The automated reporting to the credit reference agencies should show no anomaly but even if you get caught in a kafkaesqu scenario where it does it won’t realistically affect your rating and in any event will clear itself in short order. And if it doesn’t, you are only a couple of letters away from challenging it.



If your disagreement with them does result in any problems there are some things you can do.

Firstly if they made you go overdrawn at your bank and that resulted in charges or interest you would not have otherwise paid you can seek to reclaim that from them.

Secondly if they making you overdrawn makes that appear on your credit file you can write a note to the credit reference agency noting the error made by the energy firm and it’s impact on your current account and ask it to be attached to your file.

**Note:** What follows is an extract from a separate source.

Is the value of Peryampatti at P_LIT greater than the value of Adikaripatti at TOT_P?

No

Thirdly if they screw up and try to take payment next month despite the overpayment this month and you rightly refuse payment until the account is rectified they may be petty and try and put a marker next to your energy bill payments on your CRA file. Again you can write to the CRA with a notice asking it to be attached to your account pointing out the error.

When companies credit reference you for loan or card applications they should get a copy of any notice of correction (and any notices of financial disassociation) with your file.

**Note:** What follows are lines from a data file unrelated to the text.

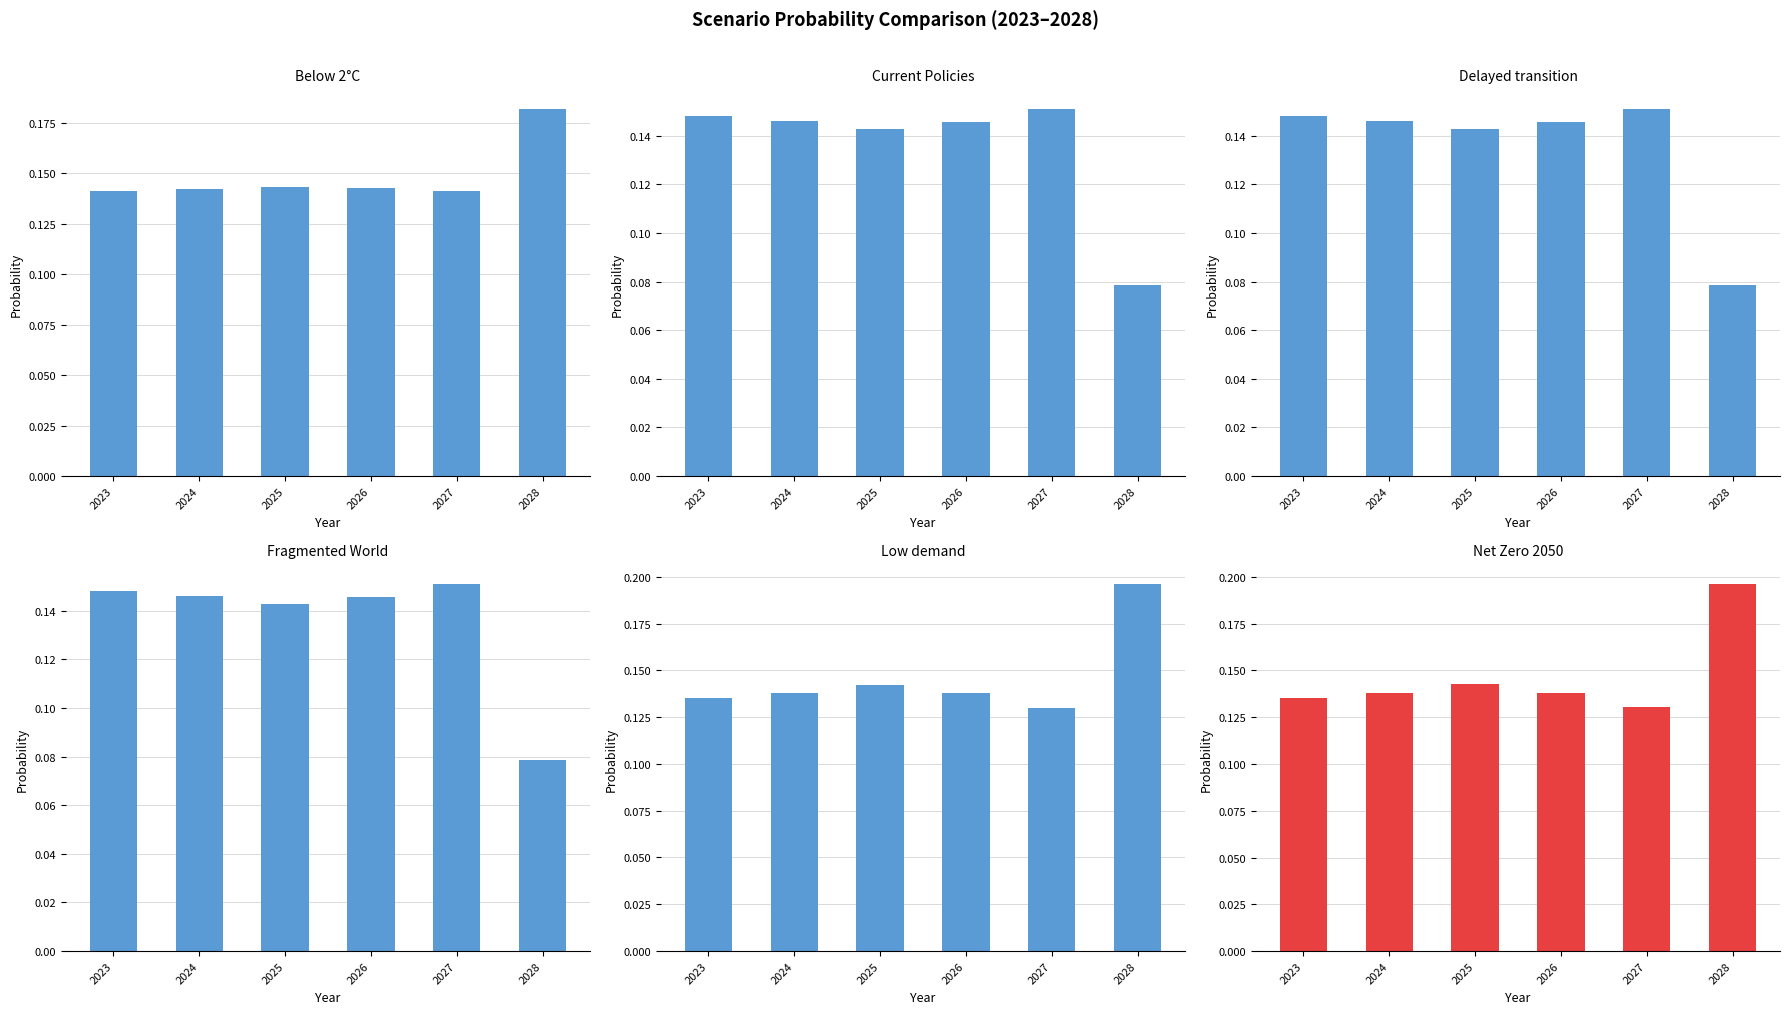

Reading right to left, list all the values displayed in this chart.

Below 2°C: 2028=0.2	2027=0.1	2026=0.1	2025=0.1	2024=0.1	2023=0.1
Current Policies: 2028=0.1	2027=0.2	2026=0.1	2025=0.1	2024=0.1	2023=0.1
Delayed transition: 2028=0.1	2027=0.2	2026=0.1	2025=0.1	2024=0.1	2023=0.1
Fragmented World: 2028=0.1	2027=0.2	2026=0.1	2025=0.1	2024=0.1	2023=0.1
Low demand: 2028=0.2	2027=0.1	2026=0.1	2025=0.1	2024=0.1	2023=0.1
Net Zero 2050: 2028=0.2	2027=0.1	2026=0.1	2025=0.1	2024=0.1	2023=0.1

Personally when I had a screw up by EON (customer service/billing messed up) I contacted their CEO’s office and they ensured the problem was resolved properly. Never be afraid to escalate it higher up.

1 Like

I sure wouldn’t want to provide legal advice, but I’d have the same concern as you, and I would not pursue it until I’d given them the opportunity to make it right in the timeframe they’ve promised. It’s just less to make complicated.

Obviously, you’d be able to fight it if they reported it unpaid to a CRA since you had paid it, once! But, and here’s the key thing - why make the whole thing more confusing? Personally, I would wait and let them have a chance to make it right.


I would also like to know a bit more about this, I recently done this with my legacy bank, who had to take lots of details and then told me that I will receive a refund within 24-48 hours providing there are no issues, when I queried that it states I would receive an immediate refund she informed me that this is from the time they conclude their investigation. I was wondering if this was correct? I was always under the assumption that it was an immediate refund from opening the claim and if they find that ok lying or it’s not a valid claim they would put the charge back the account.

Thank you all for your invaluable feedback! I have decided to take a deep breath and wait for them to refund the payment. I’m grateful to not need the money immediately and I don’t want to fight them if they do something crazy with the credit report.

@terryharman Indeed, that has always been my understanding as well.